ASSIGNMENT -
If a line appears in the data below, it must appear in your answer exactly as given.

Start of DATA SUPPLIED

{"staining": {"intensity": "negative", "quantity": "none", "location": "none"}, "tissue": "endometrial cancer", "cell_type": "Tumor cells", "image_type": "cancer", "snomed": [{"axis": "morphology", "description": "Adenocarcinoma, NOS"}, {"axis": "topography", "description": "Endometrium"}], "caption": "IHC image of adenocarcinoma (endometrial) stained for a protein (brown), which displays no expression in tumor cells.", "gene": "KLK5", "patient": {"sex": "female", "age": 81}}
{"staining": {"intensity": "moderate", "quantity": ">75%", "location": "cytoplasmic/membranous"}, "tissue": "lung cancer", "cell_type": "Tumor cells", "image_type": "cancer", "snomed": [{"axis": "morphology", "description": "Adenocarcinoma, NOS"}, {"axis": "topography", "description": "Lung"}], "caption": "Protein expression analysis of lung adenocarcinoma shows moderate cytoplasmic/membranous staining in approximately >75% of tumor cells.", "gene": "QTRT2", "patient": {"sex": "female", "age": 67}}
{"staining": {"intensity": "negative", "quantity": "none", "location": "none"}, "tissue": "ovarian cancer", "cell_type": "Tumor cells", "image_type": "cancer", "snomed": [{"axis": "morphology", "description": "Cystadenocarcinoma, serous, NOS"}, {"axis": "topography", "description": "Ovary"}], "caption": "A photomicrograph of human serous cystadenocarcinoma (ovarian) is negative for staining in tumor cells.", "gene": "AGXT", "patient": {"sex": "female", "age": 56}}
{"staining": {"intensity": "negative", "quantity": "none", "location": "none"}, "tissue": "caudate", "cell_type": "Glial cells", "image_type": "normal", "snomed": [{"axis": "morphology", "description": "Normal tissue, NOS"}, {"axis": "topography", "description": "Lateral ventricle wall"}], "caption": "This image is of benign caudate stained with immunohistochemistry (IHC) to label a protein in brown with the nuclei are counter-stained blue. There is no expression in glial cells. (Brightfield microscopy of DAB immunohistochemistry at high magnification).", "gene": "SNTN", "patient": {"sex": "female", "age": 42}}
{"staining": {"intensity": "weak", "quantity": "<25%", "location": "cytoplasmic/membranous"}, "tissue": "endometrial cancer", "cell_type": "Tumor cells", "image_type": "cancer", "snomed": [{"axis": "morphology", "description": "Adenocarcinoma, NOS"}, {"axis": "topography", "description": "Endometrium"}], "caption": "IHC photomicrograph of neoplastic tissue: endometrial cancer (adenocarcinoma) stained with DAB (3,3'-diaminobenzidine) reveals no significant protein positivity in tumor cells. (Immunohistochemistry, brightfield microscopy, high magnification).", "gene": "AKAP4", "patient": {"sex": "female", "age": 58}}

End of DATA SUPPLIED

OUTPUT OF THE TASK -
{"staining": {"intensity": "negative", "quantity": "none", "location": "none"}, "tissue": "endometrial cancer", "cell_type": "Tumor cells", "image_type": "cancer", "snomed": [{"axis": "morphology", "description": "Adenocarcinoma, NOS"}, {"axis": "topography", "description": "Endometrium"}], "caption": "IHC image of adenocarcinoma (endometrial) stained for a protein (brown), which displays no expression in tumor cells.", "gene": "KLK5", "patient": {"sex": "female", "age": 81}}
{"staining": {"intensity": "moderate", "quantity": ">75%", "location": "cytoplasmic/membranous"}, "tissue": "lung cancer", "cell_type": "Tumor cells", "image_type": "cancer", "snomed": [{"axis": "morphology", "description": "Adenocarcinoma, NOS"}, {"axis": "topography", "description": "Lung"}], "caption": "Protein expression analysis of lung adenocarcinoma shows moderate cytoplasmic/membranous staining in approximately >75% of tumor cells.", "gene": "QTRT2", "patient": {"sex": "female", "age": 67}}
{"staining": {"intensity": "negative", "quantity": "none", "location": "none"}, "tissue": "ovarian cancer", "cell_type": "Tumor cells", "image_type": "cancer", "snomed": [{"axis": "morphology", "description": "Cystadenocarcinoma, serous, NOS"}, {"axis": "topography", "description": "Ovary"}], "caption": "A photomicrograph of human serous cystadenocarcinoma (ovarian) is negative for staining in tumor cells.", "gene": "AGXT", "patient": {"sex": "female", "age": 56}}
{"staining": {"intensity": "negative", "quantity": "none", "location": "none"}, "tissue": "caudate", "cell_type": "Glial cells", "image_type": "normal", "snomed": [{"axis": "morphology", "description": "Normal tissue, NOS"}, {"axis": "topography", "description": "Lateral ventricle wall"}], "caption": "This image is of benign caudate stained with immunohistochemistry (IHC) to label a protein in brown with the nuclei are counter-stained blue. There is no expression in glial cells. (Brightfield microscopy of DAB immunohistochemistry at high magnification).", "gene": "SNTN", "patient": {"sex": "female", "age": 42}}
{"staining": {"intensity": "weak", "quantity": "<25%", "location": "cytoplasmic/membranous"}, "tissue": "endometrial cancer", "cell_type": "Tumor cells", "image_type": "cancer", "snomed": [{"axis": "morphology", "description": "Adenocarcinoma, NOS"}, {"axis": "topography", "description": "Endometrium"}], "caption": "IHC photomicrograph of neoplastic tissue: endometrial cancer (adenocarcinoma) stained with DAB (3,3'-diaminobenzidine) reveals no significant protein positivity in tumor cells. (Immunohistochemistry, brightfield microscopy, high magnification).", "gene": "AKAP4", "patient": {"sex": "female", "age": 58}}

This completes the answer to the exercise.